### TASK DESCRIPTION
Copy out every line of the items below, word for word, with no changes.

(Collected data entries)
* * *

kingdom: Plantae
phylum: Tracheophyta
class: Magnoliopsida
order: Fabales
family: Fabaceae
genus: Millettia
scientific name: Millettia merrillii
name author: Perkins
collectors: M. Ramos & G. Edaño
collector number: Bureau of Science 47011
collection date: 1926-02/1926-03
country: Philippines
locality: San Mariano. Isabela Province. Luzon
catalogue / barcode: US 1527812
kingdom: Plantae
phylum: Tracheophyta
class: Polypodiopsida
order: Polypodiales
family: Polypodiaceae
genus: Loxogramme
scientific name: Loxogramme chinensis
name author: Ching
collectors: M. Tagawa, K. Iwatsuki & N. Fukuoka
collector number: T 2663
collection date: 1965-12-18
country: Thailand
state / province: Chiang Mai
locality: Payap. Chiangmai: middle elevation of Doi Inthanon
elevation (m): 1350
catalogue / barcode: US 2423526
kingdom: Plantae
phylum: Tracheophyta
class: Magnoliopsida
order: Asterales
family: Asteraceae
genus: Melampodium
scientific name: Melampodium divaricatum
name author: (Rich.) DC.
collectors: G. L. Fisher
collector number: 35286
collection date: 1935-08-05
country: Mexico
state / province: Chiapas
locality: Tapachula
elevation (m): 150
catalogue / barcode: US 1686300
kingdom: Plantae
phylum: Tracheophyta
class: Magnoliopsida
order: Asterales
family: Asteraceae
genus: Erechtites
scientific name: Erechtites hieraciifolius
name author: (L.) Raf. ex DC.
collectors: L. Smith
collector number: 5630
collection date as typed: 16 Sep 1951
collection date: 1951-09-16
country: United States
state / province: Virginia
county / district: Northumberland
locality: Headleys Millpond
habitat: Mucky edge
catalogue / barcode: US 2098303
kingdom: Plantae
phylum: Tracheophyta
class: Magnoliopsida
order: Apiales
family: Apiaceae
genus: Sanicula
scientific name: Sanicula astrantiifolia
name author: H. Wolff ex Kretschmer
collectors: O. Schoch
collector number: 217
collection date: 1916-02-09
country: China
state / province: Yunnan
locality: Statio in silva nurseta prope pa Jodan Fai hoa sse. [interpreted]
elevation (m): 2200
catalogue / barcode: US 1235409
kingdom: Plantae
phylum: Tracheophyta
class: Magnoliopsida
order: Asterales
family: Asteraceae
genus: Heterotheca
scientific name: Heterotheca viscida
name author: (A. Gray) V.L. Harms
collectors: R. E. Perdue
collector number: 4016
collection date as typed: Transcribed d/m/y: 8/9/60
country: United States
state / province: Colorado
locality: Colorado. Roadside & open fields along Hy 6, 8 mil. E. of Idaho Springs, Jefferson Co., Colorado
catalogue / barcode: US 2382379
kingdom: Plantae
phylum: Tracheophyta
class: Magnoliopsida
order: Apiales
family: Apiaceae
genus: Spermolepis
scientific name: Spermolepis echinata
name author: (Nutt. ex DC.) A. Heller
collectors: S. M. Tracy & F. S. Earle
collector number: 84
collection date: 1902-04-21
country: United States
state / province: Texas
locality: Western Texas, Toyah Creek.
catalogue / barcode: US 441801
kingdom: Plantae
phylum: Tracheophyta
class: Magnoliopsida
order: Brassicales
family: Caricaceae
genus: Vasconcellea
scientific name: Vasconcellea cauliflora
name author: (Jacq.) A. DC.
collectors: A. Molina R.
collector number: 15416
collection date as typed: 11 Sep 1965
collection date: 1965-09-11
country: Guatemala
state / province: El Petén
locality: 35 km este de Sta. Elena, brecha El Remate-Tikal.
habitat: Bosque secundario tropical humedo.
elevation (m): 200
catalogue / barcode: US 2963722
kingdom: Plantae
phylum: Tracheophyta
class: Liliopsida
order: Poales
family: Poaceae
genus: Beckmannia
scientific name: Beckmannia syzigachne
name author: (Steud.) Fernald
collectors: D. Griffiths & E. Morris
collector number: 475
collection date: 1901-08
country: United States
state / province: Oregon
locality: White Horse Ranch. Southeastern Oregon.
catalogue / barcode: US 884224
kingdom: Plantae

* * *

### REPLY TO THE TASK
kingdom: Plantae
phylum: Tracheophyta
class: Magnoliopsida
order: Fabales
family: Fabaceae
genus: Millettia
scientific name: Millettia merrillii
name author: Perkins
collectors: M. Ramos & G. Edaño
collector number: Bureau of Science 47011
collection date: 1926-02/1926-03
country: Philippines
locality: San Mariano. Isabela Province. Luzon
catalogue / barcode: US 1527812
kingdom: Plantae
phylum: Tracheophyta
class: Polypodiopsida
order: Polypodiales
family: Polypodiaceae
genus: Loxogramme
scientific name: Loxogramme chinensis
name author: Ching
collectors: M. Tagawa, K. Iwatsuki & N. Fukuoka
collector number: T 2663
collection date: 1965-12-18
country: Thailand
state / province: Chiang Mai
locality: Payap. Chiangmai: middle elevation of Doi Inthanon
elevation (m): 1350
catalogue / barcode: US 2423526
kingdom: Plantae
phylum: Tracheophyta
class: Magnoliopsida
order: Asterales
family: Asteraceae
genus: Melampodium
scientific name: Melampodium divaricatum
name author: (Rich.) DC.
collectors: G. L. Fisher
collector number: 35286
collection date: 1935-08-05
country: Mexico
state / province: Chiapas
locality: Tapachula
elevation (m): 150
catalogue / barcode: US 1686300
kingdom: Plantae
phylum: Tracheophyta
class: Magnoliopsida
order: Asterales
family: Asteraceae
genus: Erechtites
scientific name: Erechtites hieraciifolius
name author: (L.) Raf. ex DC.
collectors: L. Smith
collector number: 5630
collection date as typed: 16 Sep 1951
collection date: 1951-09-16
country: United States
state / province: Virginia
county / district: Northumberland
locality: Headleys Millpond
habitat: Mucky edge
catalogue / barcode: US 2098303
kingdom: Plantae
phylum: Tracheophyta
class: Magnoliopsida
order: Apiales
family: Apiaceae
genus: Sanicula
scientific name: Sanicula astrantiifolia
name author: H. Wolff ex Kretschmer
collectors: O. Schoch
collector number: 217
collection date: 1916-02-09
country: China
state / province: Yunnan
locality: Statio in silva nurseta prope pa Jodan Fai hoa sse. [interpreted]
elevation (m): 2200
catalogue / barcode: US 1235409
kingdom: Plantae
phylum: Tracheophyta
class: Magnoliopsida
order: Asterales
family: Asteraceae
genus: Heterotheca
scientific name: Heterotheca viscida
name author: (A. Gray) V.L. Harms
collectors: R. E. Perdue
collector number: 4016
collection date as typed: Transcribed d/m/y: 8/9/60
country: United States
state / province: Colorado
locality: Colorado. Roadside & open fields along Hy 6, 8 mil. E. of Idaho Springs, Jefferson Co., Colorado
catalogue / barcode: US 2382379
kingdom: Plantae
phylum: Tracheophyta
class: Magnoliopsida
order: Apiales
family: Apiaceae
genus: Spermolepis
scientific name: Spermolepis echinata
name author: (Nutt. ex DC.) A. Heller
collectors: S. M. Tracy & F. S. Earle
collector number: 84
collection date: 1902-04-21
country: United States
state / province: Texas
locality: Western Texas, Toyah Creek.
catalogue / barcode: US 441801
kingdom: Plantae
phylum: Tracheophyta
class: Magnoliopsida
order: Brassicales
family: Caricaceae
genus: Vasconcellea
scientific name: Vasconcellea cauliflora
name author: (Jacq.) A. DC.
collectors: A. Molina R.
collector number: 15416
collection date as typed: 11 Sep 1965
collection date: 1965-09-11
country: Guatemala
state / province: El Petén
locality: 35 km este de Sta. Elena, brecha El Remate-Tikal.
habitat: Bosque secundario tropical humedo.
elevation (m): 200
catalogue / barcode: US 2963722
kingdom: Plantae
phylum: Tracheophyta
class: Liliopsida
order: Poales
family: Poaceae
genus: Beckmannia
scientific name: Beckmannia syzigachne
name author: (Steud.) Fernald
collectors: D. Griffiths & E. Morris
collector number: 475
collection date: 1901-08
country: United States
state / province: Oregon
locality: White Horse Ranch. Southeastern Oregon.
catalogue / barcode: US 884224
kingdom: Plantae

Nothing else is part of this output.